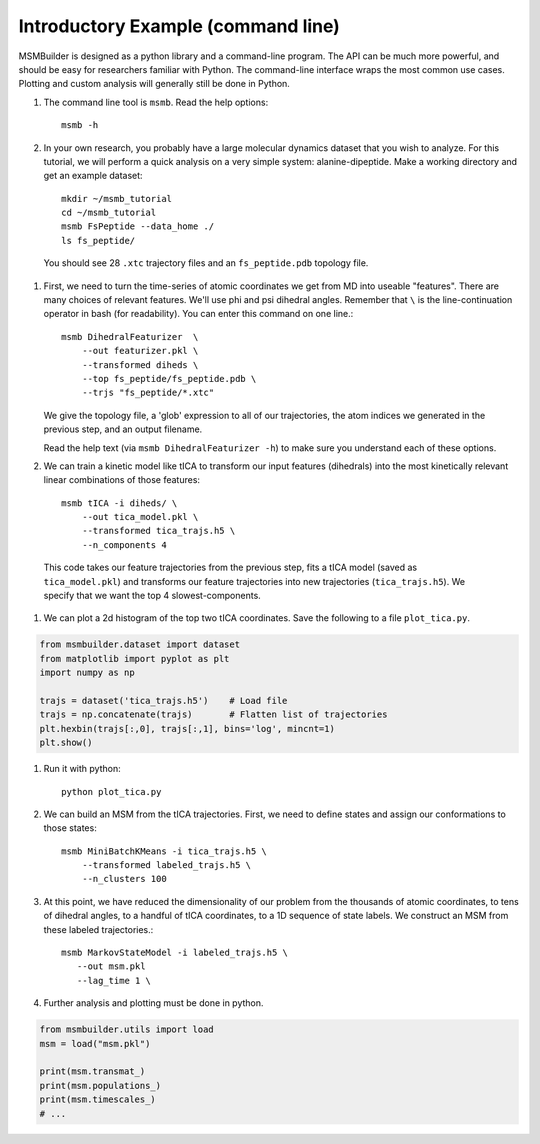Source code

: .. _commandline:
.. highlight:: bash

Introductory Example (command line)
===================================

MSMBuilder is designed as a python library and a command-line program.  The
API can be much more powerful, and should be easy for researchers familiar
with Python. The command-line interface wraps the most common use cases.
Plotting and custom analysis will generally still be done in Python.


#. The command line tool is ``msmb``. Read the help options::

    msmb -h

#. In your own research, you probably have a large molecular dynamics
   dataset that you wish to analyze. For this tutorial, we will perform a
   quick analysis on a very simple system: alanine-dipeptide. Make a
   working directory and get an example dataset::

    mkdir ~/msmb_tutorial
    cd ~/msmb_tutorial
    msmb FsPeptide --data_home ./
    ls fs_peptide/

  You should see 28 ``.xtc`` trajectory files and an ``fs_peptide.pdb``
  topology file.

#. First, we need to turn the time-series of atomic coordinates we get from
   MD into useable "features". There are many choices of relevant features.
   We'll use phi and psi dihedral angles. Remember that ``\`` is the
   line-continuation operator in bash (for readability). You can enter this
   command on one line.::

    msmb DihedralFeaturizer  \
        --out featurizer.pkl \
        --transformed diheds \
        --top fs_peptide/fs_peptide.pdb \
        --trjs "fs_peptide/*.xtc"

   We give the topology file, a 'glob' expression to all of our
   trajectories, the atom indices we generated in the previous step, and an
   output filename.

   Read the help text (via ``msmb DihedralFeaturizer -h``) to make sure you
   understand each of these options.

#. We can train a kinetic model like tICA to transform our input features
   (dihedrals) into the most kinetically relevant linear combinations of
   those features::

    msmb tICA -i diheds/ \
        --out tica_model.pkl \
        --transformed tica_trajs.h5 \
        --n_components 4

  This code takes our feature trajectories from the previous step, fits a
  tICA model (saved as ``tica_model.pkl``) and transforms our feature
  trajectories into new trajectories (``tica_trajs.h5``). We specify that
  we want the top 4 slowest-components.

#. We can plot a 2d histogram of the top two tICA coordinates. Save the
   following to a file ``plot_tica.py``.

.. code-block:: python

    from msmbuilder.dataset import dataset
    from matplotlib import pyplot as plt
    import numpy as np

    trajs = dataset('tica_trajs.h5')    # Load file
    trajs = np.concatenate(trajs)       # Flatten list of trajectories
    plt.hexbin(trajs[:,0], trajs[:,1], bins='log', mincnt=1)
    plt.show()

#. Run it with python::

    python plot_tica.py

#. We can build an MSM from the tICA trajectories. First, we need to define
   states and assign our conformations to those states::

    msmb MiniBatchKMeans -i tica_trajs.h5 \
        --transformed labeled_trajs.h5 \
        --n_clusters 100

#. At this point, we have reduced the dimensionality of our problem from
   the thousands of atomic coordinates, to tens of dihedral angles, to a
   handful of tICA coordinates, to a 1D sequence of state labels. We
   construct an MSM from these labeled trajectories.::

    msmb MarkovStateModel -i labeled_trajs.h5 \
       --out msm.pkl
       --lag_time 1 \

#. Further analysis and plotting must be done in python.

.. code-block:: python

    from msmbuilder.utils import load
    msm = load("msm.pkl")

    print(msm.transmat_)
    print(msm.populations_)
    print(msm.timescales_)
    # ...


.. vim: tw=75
---
• Task prompt:
Across the material, how many lines contain the word "that"? Only the number is wanted.

• Answer to the exercise:
3